Location
- P. Albano Street, Turayong 2 - Cagayan Valley Cauayan, Isabela Philippines
- Coordinates: 16°56′19″N 121°46′38″E﻿ / ﻿16.9387°N 121.7773°E

Information
- Former name: Cauayan National High School
- Type: Public Secondary School
- Motto: Aim High City High
- Established: 1997
- Principal: Eddie C. Reyes, Secondary School Principal II
- Campus: Cauayan
- Color(s): Blue, Yellow
- Nickname: CCNHS-Main
- Publication: Ang Kawayan (Filipino), Greenhills Echo (English)
- Affiliation: Department of Education
- Website: wwwcauayancityhigh.edu.ph

= Cauayan City National High School =

Public school in Isabela, Philippines

The Cauayan City National High School - Main is a public educational institution established in Cauayan, Isabela, Philippines. It was founded on June 3, 1997, as an extension of Cauayan Polytechnic College, now Isabela State University-Cauayan Campus.
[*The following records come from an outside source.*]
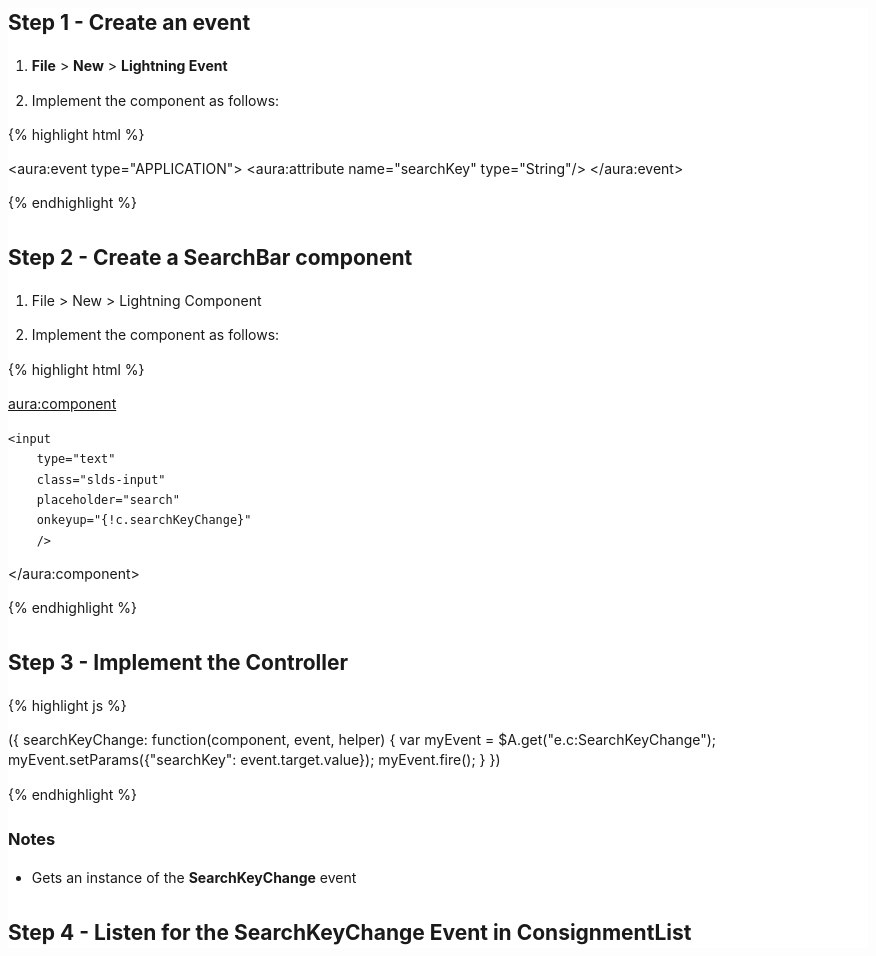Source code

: ## Step 1 - Create an event

1. **File** > **New** > **Lightning Event**

2. Implement the component as follows:

{% highlight html %}

<aura:event type="APPLICATION">
    <aura:attribute name="searchKey" type="String"/>
</aura:event>

{% endhighlight %}

## Step 2 - Create a SearchBar component

1. File > New > Lightning Component

2. Implement the component as follows:

{% highlight html %}

<aura:component>

    <input
        type="text"
        class="slds-input"
        placeholder="search"
        onkeyup="{!c.searchKeyChange}"
        />

</aura:component>

{% endhighlight %}

## Step 3 - Implement the Controller

{% highlight js %}

({
    searchKeyChange: function(component, event, helper) {
        var myEvent = $A.get("e.c:SearchKeyChange");
        myEvent.setParams({"searchKey": event.target.value});
        myEvent.fire();
    }
})

{% endhighlight %}

### Notes
- Gets an instance of the **SearchKeyChange** event

## Step 4 -  Listen for the SearchKeyChange Event in ConsignmentList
It was formerly named Cauayan National High School since its inception and was later renamed to its present name when Cauayan, Isabela became a city on March 30, 2001. In 2013, Cauayan City National High School won as the greenest school in the Philippines.

== Administration ==
The school is under the administration of the Department of Education (DepEd) Schools Division of Cauayan. Mr. Eddie C. Reyes, Secondary School Principal II, has been serving as the newly assigned principal of Cauayan City National High School since June 30, 2025.

Since the start of the school year 2022-2023, Cauayan City National High School - Main has transitioned its Senior High School Department to an independent institution, now known as Cauayan City Stand-Alone Senior High School. This change has allowed the school to operate autonomously, with John R. Mina, PhD, serving as its Secondary School Principal IV.

== Education programs ==
Cauayan City National High School has educational programs for students for the following curriculum:
- Science, Technology, and Engineering Curriculum (STE)
- Special Program in Arts (SPA)
- Special Program in Sports (SPS)
- Special Program in Journalism (SPJ)
- Special Program in Foreign Language (SPFL)
- Basic Education Curriculum (BEC)
- Science, Technology, Engineering and Math (STEM)

The school is currently implementing Grades 7 to 10 in accordance with the K to 12 program of the Department of Education.